Он имел подробную опись вещам каждого из своих людей, начиная с камердинера и кончая поваренком, и проверял все гошпитальные описи.
При устройстве гошпиталя, в котором служил отец поручика Синюхаева, барон сам показывал, как поставить кровати, куда скамейки, где должен быть ординаторский столик и даже какого вида должно быть перо, то есть голое, без бородки, в виде римского calamus – тростника. За перо, очиненное с бородкою, подлекарю полагалось пять розог.
Идея римского государства тревожила барона Аракчеева.
Поэтому он рассеянно выслушал лекаря Синюхаева и только когда тот протянул прошение, он внимательно прочел его и сделал выговор лекарю, что бумага подписана нечеткою рукой.
Лекарь извинился тем, что у сына рука дрожит.
– Ага, братец, вот видишь, – ответил барон с удовольствием, – и рука дрожит.
Потом, поглядев на лекаря, он спросил его:
– А когда приключилась смерть?
– Иуня пятнадцатого, – ответил, несколько оторопев, лекарь.
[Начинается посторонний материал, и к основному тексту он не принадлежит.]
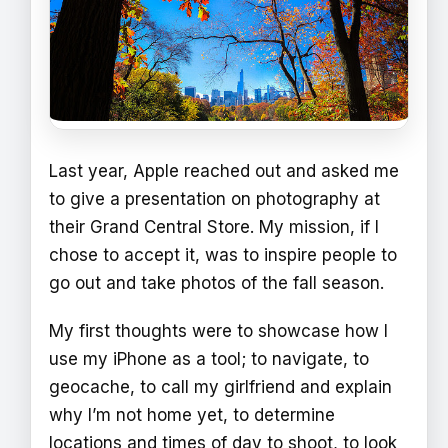
Last year, Apple reached out and asked me
to give a presentation on photography at
their Grand Central Store. My mission, if I
chose to accept it, was to inspire people to
go out and take photos of the fall season.
My first thoughts were to showcase how I
use my iPhone as a tool; to navigate, to
geocache, to call my girlfriend and explain
why I’m not home yet, to determine
locations and times of day to shoot, to look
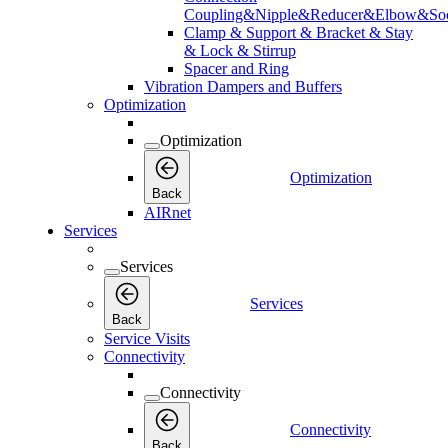
Coupling&Nipple&Reducer&Elbow&Soc
Clamp & Support & Bracket & Stay
& Lock & Stirrup
Spacer and Ring
Vibration Dampers and Buffers
Optimization
Optimization
Optimization
Back
AIRnet
Services
Services
Services
Back
Service Visits
Connectivity
Connectivity
Connectivity
Back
– Иуня пятнадцатого, – протянул барон, соображая, – иуня пятнадцатого… А теперь уже семнадцатое, – сказал он вдруг в упор лекарю. – Где же был мертвец два дня?
Ухмыльнувшись на лекарский вид, он кисло заглянул в прошение и сказал:
– Вот какие неисправности. Теперь прощай, братец, поди.
16
Певец и статс-секретарь Мелецкий действовал на ура, он рисковал и часто выигрывал, потому что все представлял в нежном виде, под стать краскам Камерона, но выигрыши сменялись проигрышами, как в игре кадрилия.
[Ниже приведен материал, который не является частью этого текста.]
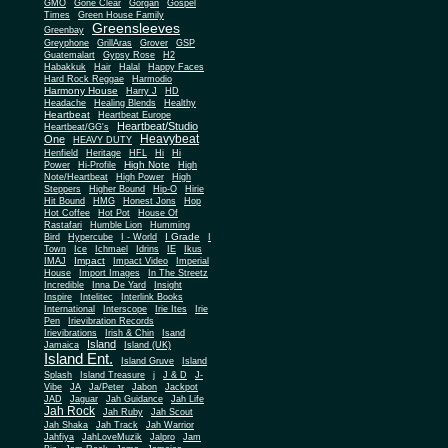
Gone Clear
GMO
Gorgan
Gospel
Times
Green House Family
Greensleeves
Greenbay
Greyphone
GrillAras
Grover
GSP
Guatemalart
Gypsy Rose
H2
Habakkuk
Hair
Halal
Happy Faces
Hard Rock Reggae
Harmodio
Harmony House
Harry J
HD
Headache
Healing Blends
Healthy
Heartbeat
Heartbeat Europe
Heartbeat/Studio
Heartbeat/GG's
Heavybeat
One
HEAVY DUTY
Henfield
Heritage
HFL
Hi
Hi
High Note
Power
Hi-Profile
High
Note/Heartbeat
High Power
High
Steppers
Higher Bound
Hip-O
Hirie
Hit Bound
HMG
Honest Jons
Hop
Hot Coffee
Hot Pot
House Of
Rastafari
Humble Lion
Humming
I Grade
Bird
Hypercube
I - World
I
Town
Ice
Ichmael
Idrins
IE
Ikus
Impact
IMAJ
Impact Video
Imperial
House
Import Images
In The Streetz
Incredible
Inna De Yard
Insight
Inspire
Intelitec
Interlink Books
International
Interscope
Irie Ites
Irie
Pen
Irievibration Records
Irievibrations
Irish & Chin
Isand
Island
Jamaica
Island (UK)
Island Ent.
Island Gruve
Island
Splash
Island Treasure
j
J & D
J-
Vibe
JA
Ja/Peter
Jabon
Jackpot
JAD
Jaguar
Jah Guidance
Jah Life
Jah Rock
Jah Ruby
Jah Scout
Jah Shaka
Jah Track
Jah Warrior
Jahfiya
JahLoveMuzik
Jalpro
Jam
У барона Аракчеева была другая повадка. Он не рисковал, ни за что не ручался. Напротив, в донесениях императору он указывал на злоупотребление – вот оно – и тут же испрашивал разрешения, какими мерами его уничтожить.
Умаление, которым рисковал Мелецкий, барон сам производил над собою. Зато выигрыш вдали мелькал большой, как в игре фаро.
Он сухо донес императору, что умерший поручик Синюхаев явился в Гатчину, где и положен в гошпиталь. Причем сказался живым и подал прошение о восстановлении в списках. Каковое препровождается и испрашивается дальнейшее распоряжение. Он хотел показать покорность этой бумагой, как рачительный приказчик, обо всем спрашивающий хозяина.
Ответ получил скоро, – и на прошение и барону Аракчееву в особенности.